Nagi and Reo

    Nagi and Reo

    ( 🌹 ) - » playing dumb…

    Nagi and Reo
    c.ai

    The common room was quiet for once—just the low hum of vending machines, distant footsteps, and the occasional plastic thud of someone slapping a microwave shut. You were curled into one corner of the couch, Reo lounging across from you, legs spread like he owned the place. Nagi, as always, was somewhere in the middle—half-sprawled, hoodie pulled over his face like the lights offended him.

    Reo was mid-rant about his marketing professor’s “ancient-ass” opinions when Nagi cut in, voice flat and uninterested.

    “Polyamory’s kinda practical.”

    The room paused.

    Reo blinked. “The fuck?”

    Nagi scratched at his ribs, lifted the hem of his hoodie a bit, eyes still half-lidded. “Just saying. You like someone, someone else likes them too. Doesn’t always have to be a war.”
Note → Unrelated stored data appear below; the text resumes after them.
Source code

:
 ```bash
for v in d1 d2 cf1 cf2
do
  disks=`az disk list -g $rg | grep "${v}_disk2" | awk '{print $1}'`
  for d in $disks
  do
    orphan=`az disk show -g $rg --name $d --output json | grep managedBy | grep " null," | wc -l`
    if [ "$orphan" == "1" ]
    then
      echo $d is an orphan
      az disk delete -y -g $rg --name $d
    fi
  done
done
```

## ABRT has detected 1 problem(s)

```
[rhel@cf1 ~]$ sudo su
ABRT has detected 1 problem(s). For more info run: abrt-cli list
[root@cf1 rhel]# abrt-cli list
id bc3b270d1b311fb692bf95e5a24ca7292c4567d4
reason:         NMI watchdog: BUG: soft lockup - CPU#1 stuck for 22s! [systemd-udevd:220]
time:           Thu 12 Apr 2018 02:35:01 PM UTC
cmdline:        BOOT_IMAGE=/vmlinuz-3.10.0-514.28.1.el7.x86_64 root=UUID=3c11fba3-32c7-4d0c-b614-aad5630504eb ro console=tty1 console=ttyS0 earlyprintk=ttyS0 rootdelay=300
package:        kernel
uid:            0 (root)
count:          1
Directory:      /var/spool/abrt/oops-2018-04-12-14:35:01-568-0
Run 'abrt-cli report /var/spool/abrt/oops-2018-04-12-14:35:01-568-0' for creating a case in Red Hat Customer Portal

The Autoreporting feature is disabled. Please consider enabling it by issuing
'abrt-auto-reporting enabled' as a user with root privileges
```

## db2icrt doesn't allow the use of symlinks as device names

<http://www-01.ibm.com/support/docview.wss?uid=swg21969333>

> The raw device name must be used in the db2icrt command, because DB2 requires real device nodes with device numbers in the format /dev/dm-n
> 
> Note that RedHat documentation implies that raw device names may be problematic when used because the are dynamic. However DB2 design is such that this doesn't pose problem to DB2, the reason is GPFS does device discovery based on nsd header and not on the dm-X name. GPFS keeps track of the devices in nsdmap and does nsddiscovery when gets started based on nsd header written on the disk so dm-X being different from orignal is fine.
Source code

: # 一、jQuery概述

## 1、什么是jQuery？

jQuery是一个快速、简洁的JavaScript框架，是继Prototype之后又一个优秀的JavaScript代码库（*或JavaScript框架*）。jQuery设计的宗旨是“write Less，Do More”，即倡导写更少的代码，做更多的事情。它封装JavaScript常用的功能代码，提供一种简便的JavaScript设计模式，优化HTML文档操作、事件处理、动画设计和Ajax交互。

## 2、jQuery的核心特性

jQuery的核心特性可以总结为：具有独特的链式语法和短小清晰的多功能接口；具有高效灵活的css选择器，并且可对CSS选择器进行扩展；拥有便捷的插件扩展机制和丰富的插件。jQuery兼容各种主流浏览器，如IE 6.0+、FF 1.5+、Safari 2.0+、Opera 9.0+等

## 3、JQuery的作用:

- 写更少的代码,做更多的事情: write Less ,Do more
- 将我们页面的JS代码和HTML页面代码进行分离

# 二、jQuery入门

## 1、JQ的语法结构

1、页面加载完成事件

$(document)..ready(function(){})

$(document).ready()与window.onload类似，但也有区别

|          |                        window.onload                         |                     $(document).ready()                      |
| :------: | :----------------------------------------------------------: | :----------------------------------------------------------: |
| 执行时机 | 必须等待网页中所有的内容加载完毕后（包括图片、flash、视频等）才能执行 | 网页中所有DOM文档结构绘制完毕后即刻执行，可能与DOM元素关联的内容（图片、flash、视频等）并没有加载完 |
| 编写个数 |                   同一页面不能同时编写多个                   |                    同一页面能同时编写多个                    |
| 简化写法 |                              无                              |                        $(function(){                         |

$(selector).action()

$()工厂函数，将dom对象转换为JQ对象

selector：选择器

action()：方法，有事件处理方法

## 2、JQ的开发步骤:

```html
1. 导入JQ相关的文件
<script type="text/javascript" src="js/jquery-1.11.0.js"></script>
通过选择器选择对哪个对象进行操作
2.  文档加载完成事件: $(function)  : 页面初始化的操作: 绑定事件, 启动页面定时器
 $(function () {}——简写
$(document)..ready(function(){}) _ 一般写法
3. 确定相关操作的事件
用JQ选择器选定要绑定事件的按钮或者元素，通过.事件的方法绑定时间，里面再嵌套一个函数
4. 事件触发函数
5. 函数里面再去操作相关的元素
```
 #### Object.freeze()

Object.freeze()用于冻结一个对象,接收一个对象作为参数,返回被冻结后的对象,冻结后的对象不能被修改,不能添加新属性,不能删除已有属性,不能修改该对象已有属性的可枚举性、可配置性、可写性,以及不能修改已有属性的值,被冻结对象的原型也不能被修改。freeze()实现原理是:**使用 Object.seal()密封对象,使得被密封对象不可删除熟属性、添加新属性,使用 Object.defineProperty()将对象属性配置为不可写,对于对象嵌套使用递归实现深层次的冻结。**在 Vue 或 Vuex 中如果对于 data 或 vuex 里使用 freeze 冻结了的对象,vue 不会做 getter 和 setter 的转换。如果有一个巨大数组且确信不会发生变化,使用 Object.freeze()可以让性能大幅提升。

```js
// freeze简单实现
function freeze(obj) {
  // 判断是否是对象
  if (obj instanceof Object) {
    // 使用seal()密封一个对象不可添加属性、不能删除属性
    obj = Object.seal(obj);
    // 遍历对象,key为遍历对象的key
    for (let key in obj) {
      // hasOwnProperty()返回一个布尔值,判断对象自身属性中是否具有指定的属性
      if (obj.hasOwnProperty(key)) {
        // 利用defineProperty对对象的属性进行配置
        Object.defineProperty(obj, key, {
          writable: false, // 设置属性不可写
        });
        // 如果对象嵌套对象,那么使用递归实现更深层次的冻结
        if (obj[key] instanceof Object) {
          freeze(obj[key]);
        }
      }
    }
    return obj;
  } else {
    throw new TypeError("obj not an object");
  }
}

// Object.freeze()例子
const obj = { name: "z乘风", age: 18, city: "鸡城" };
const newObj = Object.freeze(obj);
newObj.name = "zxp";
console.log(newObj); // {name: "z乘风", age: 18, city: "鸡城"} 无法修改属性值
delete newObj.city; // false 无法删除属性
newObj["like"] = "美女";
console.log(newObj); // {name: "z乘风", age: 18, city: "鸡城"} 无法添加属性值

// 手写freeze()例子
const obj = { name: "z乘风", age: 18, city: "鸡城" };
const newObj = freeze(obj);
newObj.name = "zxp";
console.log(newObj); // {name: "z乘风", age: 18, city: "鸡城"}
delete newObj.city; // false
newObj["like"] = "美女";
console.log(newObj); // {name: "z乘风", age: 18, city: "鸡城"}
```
    Reo frowned. Not offended, not blushing—just trying to figure out why the hell Nagi had dropped a relationship bomb out of nowhere. He turned to look at you, then back to Nagi.

    “You talking about us?” Reo asked, voice a little sharp, a little wary.

    Nagi shrugged. “Not really. Just curious.”

    Reo didn’t buy that for a second. Because even under all the slouching and lazy sighs, Nagi’s mind never stopped running. Reo had seen him game. He’d seen him analyze people like it was muscle memory.

    And now here he was, tossing out the concept of polyamory like he’d just watched a documentary on it and wanted to test the water.

    You didn’t answer right away, which was probably another kind of answer. Nagi noticed. Of course he did.

    He yawned and slumped further down the couch, stretching one long leg until it nudged Reo’s.

    “If someone wants to be with two people and they’re all cool with it, doesn’t seem that complicated,” he added, tone still maddeningly chill. “More like… efficient.”

    Reo gave him a look. “You say that like it’s a team comp.”

    Nagi smirked. Barely.

    “It kinda is.”

    Reo muttered something under his breath and went back to picking at the label on his water bottle, but his brain was spinning. Nagi might’ve looked like a guy two seconds from sleep, but behind that hooded gaze was someone watching—collecting answers, filing reactions away like pieces on a board.